The Hippocratic Oath forbids a physician to perform an abortion; however, views on abortion appear to have been relatively lax in ancient Persia, Greece, and Rome. At this time, most legal opposition to abortion appears to have been rooted in an idea of paternal rights over offspring. Because the concept of an individual inalienable right is relatively recent in the history of Western thought, arguments against abortion in the Christian tradition have not always taken a “right to life” approach.
But certainly, by the twentieth century, opposition to abortion was rooted in an idea of the individual right to life of the unborn. Those who defended the rights of the unborn were interested also in the rights of poor, and of women, as historian Daniel Williams explains, according to this article in The Atlantic:
“Too many historians took for granted that the pro-life movement emerged as a backlash against feminism, and/or as a backlash against the Supreme Court’s decision in 1973,” Williams said in an interview. Many of today’s most ardent anti-abortion activists likely identify with this kind of sexual conservatism and resentment toward a meddling government. But in many ways, their political convictions are counter to the original aspirations of the movement. As Williams writes in his book, “The pro-life movement that we have always labeled ‘conservative’ was at one time much more deeply rooted in the liberal rights-based values than we might have suspected.”

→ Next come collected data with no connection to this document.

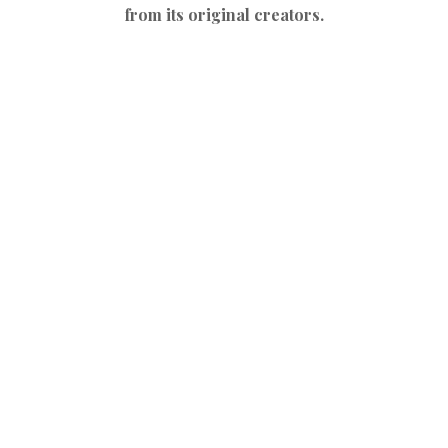
from its original creators.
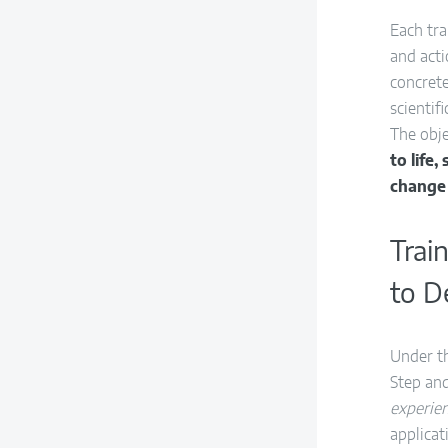
Each tr
and acti
concret
scientif
The obje
to life
change
Trai
to D
Under t
Step and
experien
applicat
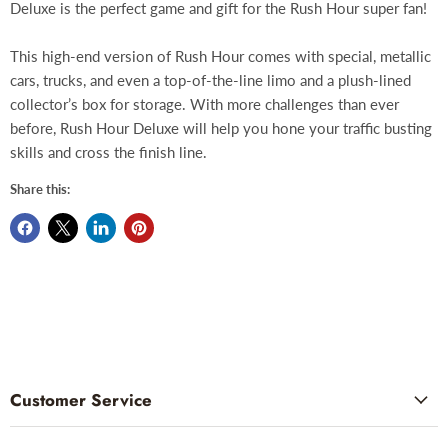
Deluxe is the perfect game and gift for the Rush Hour super fan!
This high-end version of Rush Hour comes with special, metallic
cars, trucks, and even a top-of-the-line limo and a plush-lined
collector’s box for storage. With more challenges than ever
before, Rush Hour Deluxe will help you hone your traffic busting
skills and cross the finish line.
Share this:
Customer Service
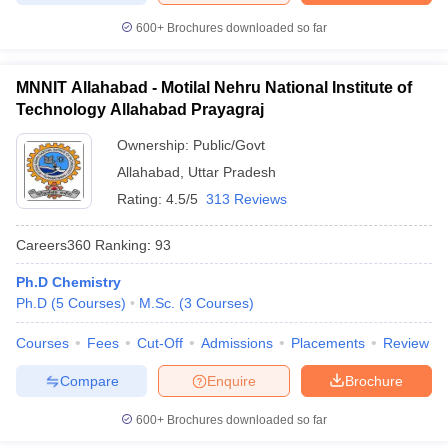
600+
Brochures downloaded so far
MNNIT Allahabad - Motilal Nehru National Institute of
Technology Allahabad Prayagraj
Ownership:
Public/Govt
Allahabad
,
Uttar Pradesh
Rating:
4.5/5
313 Reviews
Careers360
Ranking
:
93
Ph.D Chemistry
Ph.D
(
5
Courses
)
M.Sc.
(
3
Courses
)
Courses
Fees
Cut-Off
Admissions
Placements
Review
Compare
Enquire
Brochure
600+
Brochures downloaded so far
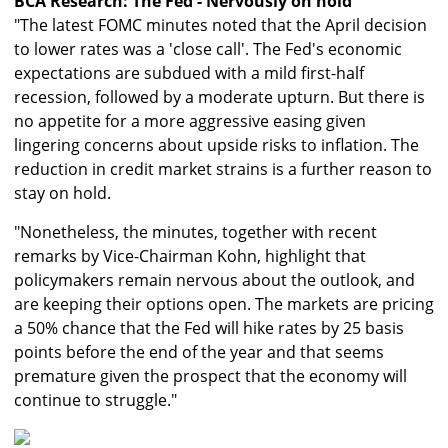
BCA Research: The Fed - Nervously on hold
"The latest FOMC minutes noted that the April decision
to lower rates was a 'close call'. The Fed's economic
expectations are subdued with a mild first-half
recession, followed by a moderate upturn. But there is
no appetite for a more aggressive easing given
lingering concerns about upside risks to inflation. The
reduction in credit market strains is a further reason to
stay on hold.
"Nonetheless, the minutes, together with recent
remarks by Vice-Chairman Kohn, highlight that
policymakers remain nervous about the outlook, and
are keeping their options open. The markets are pricing
a 50% chance that the Fed will hike rates by 25 basis
points before the end of the year and that seems
premature given the prospect that the economy will
continue to struggle."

For most mid-century American Catholics, opposing abortion followed the same logic as supporting social programs for the poor and creating a living wage for workers. Catholic social teachings, outlined in documents such as the 19th-century encyclical Rerum novarum, argued that all life should be preserved, from conception until death, and that the state has an obligation to support this cause. “They believed in expanded pre-natal health insurance, and in insurance that would also provide benefits for women who gave birth to children with disabilities,” Williams said. They wanted a streamlined adoption process, aid for poor women, and federally funded childcare. Though Catholics wanted abortion outlawed, they also wanted the state to support poor women and families.
Critics of the New Pro Life Movement have argued that we are betraying the original intention of the term and the activism, by insisting on viewing abortion within the societal context of pre-existing evils that drive women to abortion. But, in reality, the uneasy alliance of “pro-life” with a right-wing Republican worldview is a recent development. And the mental contortions of right-wingers attempting to justify their coziness with overt racists and torture advocates, with promoters of economic policies that hurt the poor, reveal it as a very unfortunate development, indeed. Leaders who enact policies which are posed against the dignity of life and well-being of families can never truly represent the pro-life movement. Such approaches are contrary both to the movement’s history, and to its future goals.